When I look at the EBRD's transition indicators for price liberalisation, it is clear the level of price reforms achieved by the three countries. Russia made no progress in reforms until 1992 although since 2000 have achieved a score of 4 which is defined as "Comprehensive price liberalisation; state procurement at non-market prices largely phased out; only a small number of administered prices remain" (Economic Bank of Reconstruction and Development, 2010). Poland since 1998 have scored 4.33, which at 4+ is the top measure in the indicator, and defined as "Standards and performance typical of advanced industrial economies: complete price liberalisation with no price control outside housing, transport and natural monopolies" (Economic Bank of Reconstruction and Development, 2010). Belarus has made the least headway with price liberalisation out of all the countries achieving an improved score of 3.00 in 2009 which according to the EBRD's methodology means "Significant progress on price liberalisation, but state procurement at non-market prices remains substantial" (Economic Bank of Reconstruction and Development, 2010). I believe the transition indicators are a good measure of this area of reform as they create an easy to understand scale that allows comparisons to be made between countries.

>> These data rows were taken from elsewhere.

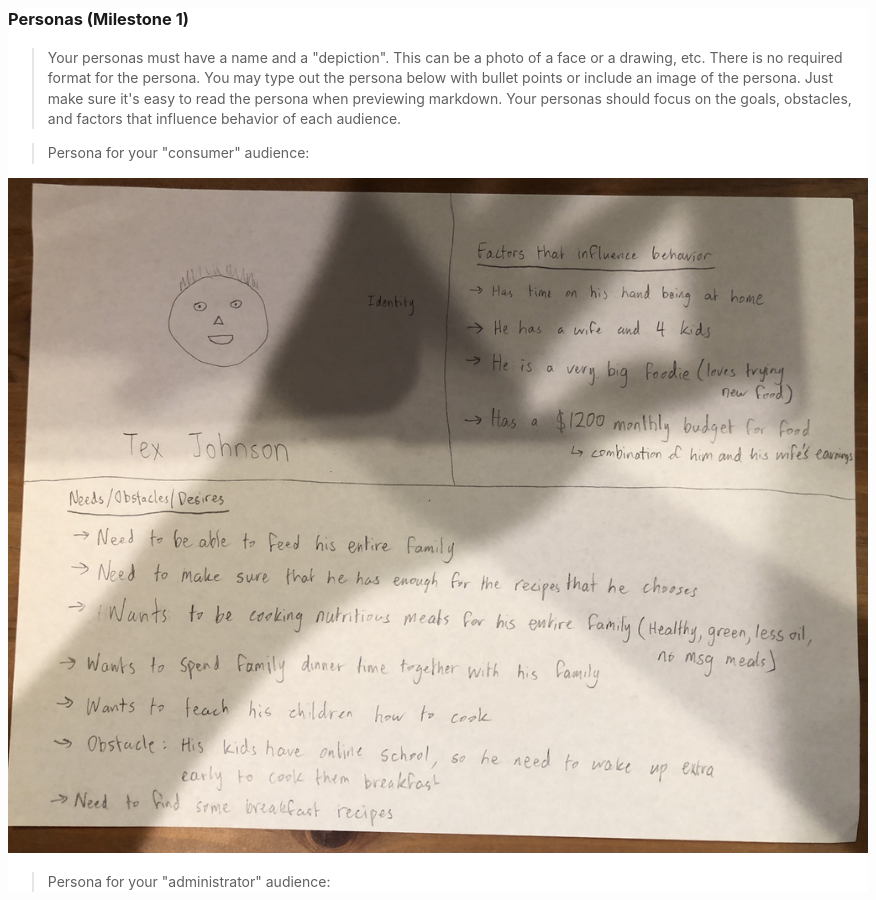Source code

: 
### Personas (Milestone 1)
> Your personas must have a name and a "depiction". This can be a photo of a face or a drawing, etc.
> There is no required format for the persona.
> You may type out the persona below with bullet points or include an image of the persona. Just make sure it's easy to read the persona when previewing markdown.
> Your personas should focus on the goals, obstacles, and factors that influence behavior of each audience.

> Persona for your "consumer" audience:

![Sketch of Tex Johnson](Tex_Johnson.JPG)


> Persona for your "administrator" audience:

The indicators help identify the countries progressing well through transition, and those not making much progress at all whilst showing which countries have implemented and managed their policy measures effectively, such as Poland, and which managed them less effectively, for example Belarus.

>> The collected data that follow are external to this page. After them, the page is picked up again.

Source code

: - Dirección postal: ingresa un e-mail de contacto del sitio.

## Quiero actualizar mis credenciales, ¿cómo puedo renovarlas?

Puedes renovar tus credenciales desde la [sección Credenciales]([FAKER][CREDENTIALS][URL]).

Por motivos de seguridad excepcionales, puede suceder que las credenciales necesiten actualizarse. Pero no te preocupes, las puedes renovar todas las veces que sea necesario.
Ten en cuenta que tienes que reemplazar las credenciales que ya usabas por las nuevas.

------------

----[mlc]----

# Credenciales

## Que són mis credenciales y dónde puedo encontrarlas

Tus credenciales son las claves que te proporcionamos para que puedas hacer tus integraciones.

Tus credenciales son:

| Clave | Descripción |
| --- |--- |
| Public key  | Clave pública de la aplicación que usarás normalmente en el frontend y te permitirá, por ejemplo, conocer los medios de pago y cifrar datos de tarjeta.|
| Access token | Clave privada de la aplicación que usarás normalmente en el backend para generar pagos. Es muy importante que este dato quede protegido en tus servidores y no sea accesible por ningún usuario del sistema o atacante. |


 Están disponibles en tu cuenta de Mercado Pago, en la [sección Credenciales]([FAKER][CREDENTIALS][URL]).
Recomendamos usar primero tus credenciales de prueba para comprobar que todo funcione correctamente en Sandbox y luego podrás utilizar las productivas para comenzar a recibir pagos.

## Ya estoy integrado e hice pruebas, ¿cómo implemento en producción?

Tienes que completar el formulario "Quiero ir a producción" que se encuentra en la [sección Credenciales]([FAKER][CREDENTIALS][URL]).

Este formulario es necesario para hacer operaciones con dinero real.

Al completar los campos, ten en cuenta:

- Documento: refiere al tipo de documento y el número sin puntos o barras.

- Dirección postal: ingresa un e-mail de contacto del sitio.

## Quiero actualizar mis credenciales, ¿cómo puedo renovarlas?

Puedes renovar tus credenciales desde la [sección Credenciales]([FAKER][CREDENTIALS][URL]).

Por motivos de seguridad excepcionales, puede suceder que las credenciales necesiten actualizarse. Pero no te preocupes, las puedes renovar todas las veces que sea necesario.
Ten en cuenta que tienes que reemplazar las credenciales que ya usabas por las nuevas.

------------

Economists have often overanalysed economic influences of transition by examining only economic factors and ignoring institutional transformations. Economic transition is also intimately related with key institutional transformations the process requires reconstruction of the institutions of democracy and governance, including the executive and legislative branches of government; a free press; new social values; openness to private organisations and to entrepreneurship; a network of regulators; and a new network of contractual relationships, both domestic and abroad. Successful institutions of capitalism are already present in advanced economies and consequently we tend to take them for granted when studying developing transitional economies where such institutions are absent.

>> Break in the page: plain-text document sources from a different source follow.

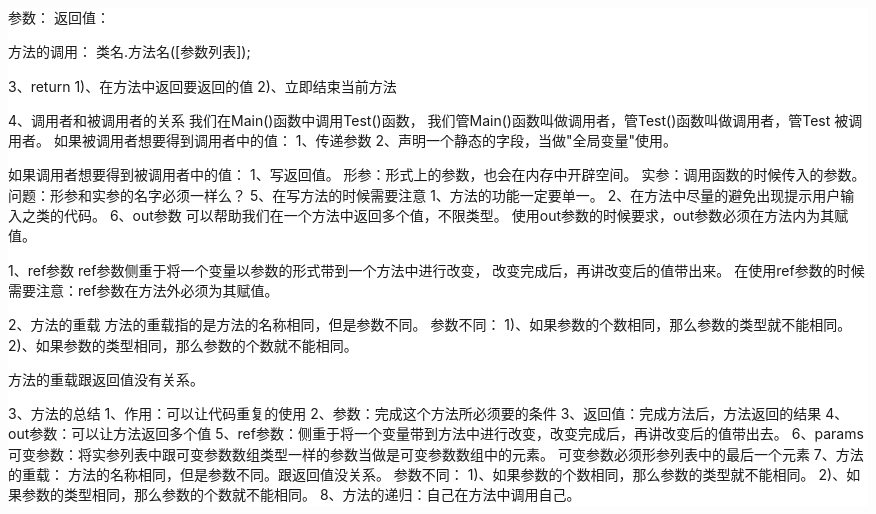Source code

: 参数：
返回值：

方法的调用：
类名.方法名([参数列表]);


3、return
1)、在方法中返回要返回的值
2)、立即结束当前方法


4、调用者和被调用者的关系
我们在Main()函数中调用Test()函数，
我们管Main()函数叫做调用者，管Test()函数叫做调用者，管Test
被调用者。
如果被调用者想要得到调用者中的值：
1、传递参数
2、声明一个静态的字段，当做"全局变量"使用。

如果调用者想要得到被调用者中的值：
1、写返回值。
形参：形式上的参数，也会在内存中开辟空间。
实参：调用函数的时候传入的参数。
问题：形参和实参的名字必须一样么？
5、在写方法的时候需要注意
1、方法的功能一定要单一。
2、在方法中尽量的避免出现提示用户输入之类的代码。
6、out参数
可以帮助我们在一个方法中返回多个值，不限类型。
使用out参数的时候要求，out参数必须在方法内为其赋值。

1、ref参数
ref参数侧重于将一个变量以参数的形式带到一个方法中进行改变，
改变完成后，再讲改变后的值带出来。
在使用ref参数的时候需要注意：ref参数在方法外必须为其赋值。

2、方法的重载
方法的重载指的是方法的名称相同，但是参数不同。
参数不同：
1)、如果参数的个数相同，那么参数的类型就不能相同。
2)、如果参数的类型相同，那么参数的个数就不能相同。

方法的重载跟返回值没有关系。

3、方法的总结
1、作用：可以让代码重复的使用
2、参数：完成这个方法所必须要的条件
3、返回值：完成方法后，方法返回的结果
4、out参数：可以让方法返回多个值
5、ref参数：侧重于将一个变量带到方法中进行改变，改变完成后，再讲改变后的值带出去。
6、params可变参数：将实参列表中跟可变参数数组类型一样的参数当做是可变参数数组中的元素。
可变参数必须形参列表中的最后一个元素
7、方法的重载：
方法的名称相同，但是参数不同。跟返回值没关系。
参数不同：
1)、如果参数的个数相同，那么参数的类型就不能相同。
2)、如果参数的类型相同，那么参数的个数就不能相同。
8、方法的递归：自己在方法中调用自己。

The experience of transition has caused a shift in economic thinking towards that of the legal, social and political structure and also forced us to think about institutions in a dynamic way i.e. the role of momentum in shaping reforms and how institutions can then evolve, but also the maintenance of forward momentum and how a country can get unstuck from inefficient institutions (Roland, 2002). These issues are debated within political economics, and are crucial to understanding how successful capitalism can emerge.